━━ Dataset content

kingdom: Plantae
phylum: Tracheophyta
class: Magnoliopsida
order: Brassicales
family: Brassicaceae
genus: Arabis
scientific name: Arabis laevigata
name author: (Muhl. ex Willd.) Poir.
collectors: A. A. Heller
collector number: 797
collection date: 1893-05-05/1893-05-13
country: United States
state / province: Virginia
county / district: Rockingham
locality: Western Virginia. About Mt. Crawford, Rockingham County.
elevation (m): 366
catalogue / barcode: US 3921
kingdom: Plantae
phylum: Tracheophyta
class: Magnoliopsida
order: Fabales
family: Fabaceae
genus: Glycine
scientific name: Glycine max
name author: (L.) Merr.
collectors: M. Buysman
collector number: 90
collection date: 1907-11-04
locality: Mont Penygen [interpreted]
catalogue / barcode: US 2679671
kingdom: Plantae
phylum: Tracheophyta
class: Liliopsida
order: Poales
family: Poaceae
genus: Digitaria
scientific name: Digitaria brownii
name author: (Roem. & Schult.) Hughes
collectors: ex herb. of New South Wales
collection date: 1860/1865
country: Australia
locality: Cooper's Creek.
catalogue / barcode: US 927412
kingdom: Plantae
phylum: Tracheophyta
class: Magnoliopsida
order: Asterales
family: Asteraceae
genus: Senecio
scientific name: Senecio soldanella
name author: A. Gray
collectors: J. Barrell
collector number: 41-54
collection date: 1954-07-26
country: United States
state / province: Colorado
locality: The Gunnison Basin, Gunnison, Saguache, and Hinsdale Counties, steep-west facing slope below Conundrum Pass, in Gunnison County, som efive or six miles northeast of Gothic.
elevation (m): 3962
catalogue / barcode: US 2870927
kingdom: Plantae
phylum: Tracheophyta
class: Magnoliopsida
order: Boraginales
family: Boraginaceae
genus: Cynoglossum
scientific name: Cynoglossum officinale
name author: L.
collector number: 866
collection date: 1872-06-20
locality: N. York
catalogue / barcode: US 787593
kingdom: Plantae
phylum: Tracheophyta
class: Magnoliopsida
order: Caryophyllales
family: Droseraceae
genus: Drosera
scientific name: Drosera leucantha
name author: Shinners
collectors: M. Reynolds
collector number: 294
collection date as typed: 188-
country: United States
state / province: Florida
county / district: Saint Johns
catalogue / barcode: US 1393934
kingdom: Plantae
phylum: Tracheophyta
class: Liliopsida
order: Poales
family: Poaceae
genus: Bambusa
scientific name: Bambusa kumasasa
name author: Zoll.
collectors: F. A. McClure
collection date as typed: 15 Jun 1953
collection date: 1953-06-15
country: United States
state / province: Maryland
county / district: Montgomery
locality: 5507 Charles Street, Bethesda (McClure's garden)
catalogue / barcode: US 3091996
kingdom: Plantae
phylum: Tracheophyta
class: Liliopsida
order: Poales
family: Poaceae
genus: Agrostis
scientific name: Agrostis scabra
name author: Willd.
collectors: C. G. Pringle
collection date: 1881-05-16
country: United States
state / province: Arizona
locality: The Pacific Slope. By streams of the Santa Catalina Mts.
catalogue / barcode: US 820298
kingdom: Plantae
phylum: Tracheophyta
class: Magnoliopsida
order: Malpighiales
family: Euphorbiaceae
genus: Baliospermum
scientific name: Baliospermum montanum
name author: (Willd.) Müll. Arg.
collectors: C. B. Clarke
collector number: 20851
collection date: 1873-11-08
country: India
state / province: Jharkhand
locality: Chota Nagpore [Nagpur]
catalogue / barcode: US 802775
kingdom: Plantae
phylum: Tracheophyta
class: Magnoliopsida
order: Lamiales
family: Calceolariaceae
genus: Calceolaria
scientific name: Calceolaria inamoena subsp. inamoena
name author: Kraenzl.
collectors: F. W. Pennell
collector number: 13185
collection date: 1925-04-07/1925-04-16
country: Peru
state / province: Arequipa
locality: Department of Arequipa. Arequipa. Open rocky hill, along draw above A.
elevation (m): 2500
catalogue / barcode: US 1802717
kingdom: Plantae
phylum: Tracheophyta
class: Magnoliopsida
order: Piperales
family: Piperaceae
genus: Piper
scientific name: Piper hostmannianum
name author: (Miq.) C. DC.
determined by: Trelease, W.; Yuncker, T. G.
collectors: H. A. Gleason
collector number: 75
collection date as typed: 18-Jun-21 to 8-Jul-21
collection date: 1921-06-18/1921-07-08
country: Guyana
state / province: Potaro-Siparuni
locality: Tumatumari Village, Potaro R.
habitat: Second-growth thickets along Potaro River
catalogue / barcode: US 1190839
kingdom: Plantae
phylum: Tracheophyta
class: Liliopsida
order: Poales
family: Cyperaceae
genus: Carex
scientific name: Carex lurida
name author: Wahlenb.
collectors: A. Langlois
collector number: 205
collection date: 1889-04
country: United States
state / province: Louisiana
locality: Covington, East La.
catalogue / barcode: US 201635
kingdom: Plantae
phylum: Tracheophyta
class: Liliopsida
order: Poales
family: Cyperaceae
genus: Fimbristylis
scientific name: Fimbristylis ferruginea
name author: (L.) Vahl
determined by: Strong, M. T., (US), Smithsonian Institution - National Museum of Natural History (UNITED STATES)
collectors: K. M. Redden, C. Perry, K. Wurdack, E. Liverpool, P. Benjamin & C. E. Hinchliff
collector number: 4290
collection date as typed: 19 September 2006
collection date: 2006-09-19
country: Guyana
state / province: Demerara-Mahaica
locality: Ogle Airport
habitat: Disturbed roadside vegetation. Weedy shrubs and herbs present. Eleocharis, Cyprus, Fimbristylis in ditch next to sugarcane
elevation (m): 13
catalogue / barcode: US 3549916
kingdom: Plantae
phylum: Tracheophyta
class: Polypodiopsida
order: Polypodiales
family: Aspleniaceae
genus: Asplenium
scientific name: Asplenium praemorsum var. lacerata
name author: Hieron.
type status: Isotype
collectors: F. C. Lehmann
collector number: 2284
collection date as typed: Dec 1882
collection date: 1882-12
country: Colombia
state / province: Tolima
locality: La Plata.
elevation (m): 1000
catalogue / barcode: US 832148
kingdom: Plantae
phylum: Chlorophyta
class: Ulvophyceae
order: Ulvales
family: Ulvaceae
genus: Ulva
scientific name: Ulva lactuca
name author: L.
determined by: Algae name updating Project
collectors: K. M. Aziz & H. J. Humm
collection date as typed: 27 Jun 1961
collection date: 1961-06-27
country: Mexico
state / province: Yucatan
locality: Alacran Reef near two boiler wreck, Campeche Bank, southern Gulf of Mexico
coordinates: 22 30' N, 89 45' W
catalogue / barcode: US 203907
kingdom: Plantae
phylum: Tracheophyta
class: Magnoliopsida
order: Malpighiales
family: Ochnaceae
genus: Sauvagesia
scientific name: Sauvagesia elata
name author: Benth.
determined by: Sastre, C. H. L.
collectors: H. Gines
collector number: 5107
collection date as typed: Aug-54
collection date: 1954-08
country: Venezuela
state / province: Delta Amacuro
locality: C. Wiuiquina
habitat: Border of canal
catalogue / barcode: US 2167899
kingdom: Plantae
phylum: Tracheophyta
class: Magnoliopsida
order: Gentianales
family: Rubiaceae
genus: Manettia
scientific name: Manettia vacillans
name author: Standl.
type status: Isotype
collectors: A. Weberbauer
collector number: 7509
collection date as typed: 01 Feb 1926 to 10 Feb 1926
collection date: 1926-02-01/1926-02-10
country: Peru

━━━━

The problem> Update all the rows above, changing every "catalogue / barcode" to "catalog / barcode" and leaving everything else as it is.

Final result>
kingdom: Plantae
phylum: Tracheophyta
class: Magnoliopsida
order: Brassicales
family: Brassicaceae
genus: Arabis
scientific name: Arabis laevigata
name author: (Muhl. ex Willd.) Poir.
collectors: A. A. Heller
collector number: 797
collection date: 1893-05-05/1893-05-13
country: United States
state / province: Virginia
county / district: Rockingham
locality: Western Virginia. About Mt. Crawford, Rockingham County.
elevation (m): 366
catalog / barcode: US 3921
kingdom: Plantae
phylum: Tracheophyta
class: Magnoliopsida
order: Fabales
family: Fabaceae
genus: Glycine
scientific name: Glycine max
name author: (L.) Merr.
collectors: M. Buysman
collector number: 90
collection date: 1907-11-04
locality: Mont Penygen [interpreted]
catalog / barcode: US 2679671
kingdom: Plantae
phylum: Tracheophyta
class: Liliopsida
order: Poales
family: Poaceae
genus: Digitaria
scientific name: Digitaria brownii
name author: (Roem. & Schult.) Hughes
collectors: ex herb. of New South Wales
collection date: 1860/1865
country: Australia
locality: Cooper's Creek.
catalog / barcode: US 927412
kingdom: Plantae
phylum: Tracheophyta
class: Magnoliopsida
order: Asterales
family: Asteraceae
genus: Senecio
scientific name: Senecio soldanella
name author: A. Gray
collectors: J. Barrell
collector number: 41-54
collection date: 1954-07-26
country: United States
state / province: Colorado
locality: The Gunnison Basin, Gunnison, Saguache, and Hinsdale Counties, steep-west facing slope below Conundrum Pass, in Gunnison County, som efive or six miles northeast of Gothic.
elevation (m): 3962
catalog / barcode: US 2870927
kingdom: Plantae
phylum: Tracheophyta
class: Magnoliopsida
order: Boraginales
family: Boraginaceae
genus: Cynoglossum
scientific name: Cynoglossum officinale
name author: L.
collector number: 866
collection date: 1872-06-20
locality: N. York
catalog / barcode: US 787593
kingdom: Plantae
phylum: Tracheophyta
class: Magnoliopsida
order: Caryophyllales
family: Droseraceae
genus: Drosera
scientific name: Drosera leucantha
name author: Shinners
collectors: M. Reynolds
collector number: 294
collection date as typed: 188-
country: United States
state / province: Florida
county / district: Saint Johns
catalog / barcode: US 1393934
kingdom: Plantae
phylum: Tracheophyta
class: Liliopsida
order: Poales
family: Poaceae
genus: Bambusa
scientific name: Bambusa kumasasa
name author: Zoll.
collectors: F. A. McClure
collection date as typed: 15 Jun 1953
collection date: 1953-06-15
country: United States
state / province: Maryland
county / district: Montgomery
locality: 5507 Charles Street, Bethesda (McClure's garden)
catalog / barcode: US 3091996
kingdom: Plantae
phylum: Tracheophyta
class: Liliopsida
order: Poales
family: Poaceae
genus: Agrostis
scientific name: Agrostis scabra
name author: Willd.
collectors: C. G. Pringle
collection date: 1881-05-16
country: United States
state / province: Arizona
locality: The Pacific Slope. By streams of the Santa Catalina Mts.
catalog / barcode: US 820298
kingdom: Plantae
phylum: Tracheophyta
class: Magnoliopsida
order: Malpighiales
family: Euphorbiaceae
genus: Baliospermum
scientific name: Baliospermum montanum
name author: (Willd.) Müll. Arg.
collectors: C. B. Clarke
collector number: 20851
collection date: 1873-11-08
country: India
state / province: Jharkhand
locality: Chota Nagpore [Nagpur]
catalog / barcode: US 802775
kingdom: Plantae
phylum: Tracheophyta
class: Magnoliopsida
order: Lamiales
family: Calceolariaceae
genus: Calceolaria
scientific name: Calceolaria inamoena subsp. inamoena
name author: Kraenzl.
collectors: F. W. Pennell
collector number: 13185
collection date: 1925-04-07/1925-04-16
country: Peru
state / province: Arequipa
locality: Department of Arequipa. Arequipa. Open rocky hill, along draw above A.
elevation (m): 2500
catalog / barcode: US 1802717
kingdom: Plantae
phylum: Tracheophyta
class: Magnoliopsida
order: Piperales
family: Piperaceae
genus: Piper
scientific name: Piper hostmannianum
name author: (Miq.) C. DC.
determined by: Trelease, W.; Yuncker, T. G.
collectors: H. A. Gleason
collector number: 75
collection date as typed: 18-Jun-21 to 8-Jul-21
collection date: 1921-06-18/1921-07-08
country: Guyana
state / province: Potaro-Siparuni
locality: Tumatumari Village, Potaro R.
habitat: Second-growth thickets along Potaro River
catalog / barcode: US 1190839
kingdom: Plantae
phylum: Tracheophyta
class: Liliopsida
order: Poales
family: Cyperaceae
genus: Carex
scientific name: Carex lurida
name author: Wahlenb.
collectors: A. Langlois
collector number: 205
collection date: 1889-04
country: United States
state / province: Louisiana
locality: Covington, East La.
catalog / barcode: US 201635
kingdom: Plantae
phylum: Tracheophyta
class: Liliopsida
order: Poales
family: Cyperaceae
genus: Fimbristylis
scientific name: Fimbristylis ferruginea
name author: (L.) Vahl
determined by: Strong, M. T., (US), Smithsonian Institution - National Museum of Natural History (UNITED STATES)
collectors: K. M. Redden, C. Perry, K. Wurdack, E. Liverpool, P. Benjamin & C. E. Hinchliff
collector number: 4290
collection date as typed: 19 September 2006
collection date: 2006-09-19
country: Guyana
state / province: Demerara-Mahaica
locality: Ogle Airport
habitat: Disturbed roadside vegetation. Weedy shrubs and herbs present. Eleocharis, Cyprus, Fimbristylis in ditch next to sugarcane
elevation (m): 13
catalog / barcode: US 3549916
kingdom: Plantae
phylum: Tracheophyta
class: Polypodiopsida
order: Polypodiales
family: Aspleniaceae
genus: Asplenium
scientific name: Asplenium praemorsum var. lacerata
name author: Hieron.
type status: Isotype
collectors: F. C. Lehmann
collector number: 2284
collection date as typed: Dec 1882
collection date: 1882-12
country: Colombia
state / province: Tolima
locality: La Plata.
elevation (m): 1000
catalog / barcode: US 832148
kingdom: Plantae
phylum: Chlorophyta
class: Ulvophyceae
order: Ulvales
family: Ulvaceae
genus: Ulva
scientific name: Ulva lactuca
name author: L.
determined by: Algae name updating Project
collectors: K. M. Aziz & H. J. Humm
collection date as typed: 27 Jun 1961
collection date: 1961-06-27
country: Mexico
state / province: Yucatan
locality: Alacran Reef near two boiler wreck, Campeche Bank, southern Gulf of Mexico
coordinates: 22 30' N, 89 45' W
catalog / barcode: US 203907
kingdom: Plantae
phylum: Tracheophyta
class: Magnoliopsida
order: Malpighiales
family: Ochnaceae
genus: Sauvagesia
scientific name: Sauvagesia elata
name author: Benth.
determined by: Sastre, C. H. L.
collectors: H. Gines
collector number: 5107
collection date as typed: Aug-54
collection date: 1954-08
country: Venezuela
state / province: Delta Amacuro
locality: C. Wiuiquina
habitat: Border of canal
catalog / barcode: US 2167899
kingdom: Plantae
phylum: Tracheophyta
class: Magnoliopsida
order: Gentianales
family: Rubiaceae
genus: Manettia
scientific name: Manettia vacillans
name author: Standl.
type status: Isotype
collectors: A. Weberbauer
collector number: 7509
collection date as typed: 01 Feb 1926 to 10 Feb 1926
collection date: 1926-02-01/1926-02-10
country: Peru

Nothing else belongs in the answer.